■ PROMPT:
The line containing "expression analysis of" marks the start. Return it and every later line of the listing below exactly, ending with the last one.

■ DATA BLOCK:
□ □ □ □

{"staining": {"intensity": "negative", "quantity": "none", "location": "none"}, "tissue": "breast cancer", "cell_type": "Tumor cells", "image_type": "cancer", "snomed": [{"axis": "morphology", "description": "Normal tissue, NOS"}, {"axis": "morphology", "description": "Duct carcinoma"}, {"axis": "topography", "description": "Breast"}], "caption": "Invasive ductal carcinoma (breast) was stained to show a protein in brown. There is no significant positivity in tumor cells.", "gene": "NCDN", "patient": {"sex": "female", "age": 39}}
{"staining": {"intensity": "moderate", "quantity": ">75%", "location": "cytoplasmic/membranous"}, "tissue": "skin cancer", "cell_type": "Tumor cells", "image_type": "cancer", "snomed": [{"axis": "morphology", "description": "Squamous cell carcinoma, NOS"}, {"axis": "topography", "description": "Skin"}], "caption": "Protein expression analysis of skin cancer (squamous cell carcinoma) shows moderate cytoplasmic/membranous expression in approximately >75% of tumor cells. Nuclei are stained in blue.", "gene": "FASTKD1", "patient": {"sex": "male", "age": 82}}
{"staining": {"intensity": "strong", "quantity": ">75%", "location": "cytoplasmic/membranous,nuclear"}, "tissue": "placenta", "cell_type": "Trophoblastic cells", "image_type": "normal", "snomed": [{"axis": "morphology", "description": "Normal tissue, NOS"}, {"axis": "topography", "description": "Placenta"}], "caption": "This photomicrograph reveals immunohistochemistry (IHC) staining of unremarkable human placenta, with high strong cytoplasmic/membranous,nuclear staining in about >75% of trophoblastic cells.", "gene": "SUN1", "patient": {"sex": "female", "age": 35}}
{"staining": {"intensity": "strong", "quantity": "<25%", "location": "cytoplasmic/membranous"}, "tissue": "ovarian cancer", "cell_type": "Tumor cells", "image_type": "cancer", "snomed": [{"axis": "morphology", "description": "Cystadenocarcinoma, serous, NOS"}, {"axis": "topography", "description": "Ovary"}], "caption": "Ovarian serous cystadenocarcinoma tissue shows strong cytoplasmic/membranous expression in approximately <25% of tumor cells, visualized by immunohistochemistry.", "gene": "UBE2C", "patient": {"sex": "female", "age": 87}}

□ □ □ □

■ ANSWER FOR THE TASK:
{"staining": {"intensity": "moderate", "quantity": ">75%", "location": "cytoplasmic/membranous"}, "tissue": "skin cancer", "cell_type": "Tumor cells", "image_type": "cancer", "snomed": [{"axis": "morphology", "description": "Squamous cell carcinoma, NOS"}, {"axis": "topography", "description": "Skin"}], "caption": "Protein expression analysis of skin cancer (squamous cell carcinoma) shows moderate cytoplasmic/membranous expression in approximately >75% of tumor cells. Nuclei are stained in blue.", "gene": "FASTKD1", "patient": {"sex": "male", "age": 82}}
{"staining": {"intensity": "strong", "quantity": ">75%", "location": "cytoplasmic/membranous,nuclear"}, "tissue": "placenta", "cell_type": "Trophoblastic cells", "image_type": "normal", "snomed": [{"axis": "morphology", "description": "Normal tissue, NOS"}, {"axis": "topography", "description": "Placenta"}], "caption": "This photomicrograph reveals immunohistochemistry (IHC) staining of unremarkable human placenta, with high strong cytoplasmic/membranous,nuclear staining in about >75% of trophoblastic cells.", "gene": "SUN1", "patient": {"sex": "female", "age": 35}}
{"staining": {"intensity": "strong", "quantity": "<25%", "location": "cytoplasmic/membranous"}, "tissue": "ovarian cancer", "cell_type": "Tumor cells", "image_type": "cancer", "snomed": [{"axis": "morphology", "description": "Cystadenocarcinoma, serous, NOS"}, {"axis": "topography", "description": "Ovary"}], "caption": "Ovarian serous cystadenocarcinoma tissue shows strong cytoplasmic/membranous expression in approximately <25% of tumor cells, visualized by immunohistochemistry.", "gene": "UBE2C", "patient": {"sex": "female", "age": 87}}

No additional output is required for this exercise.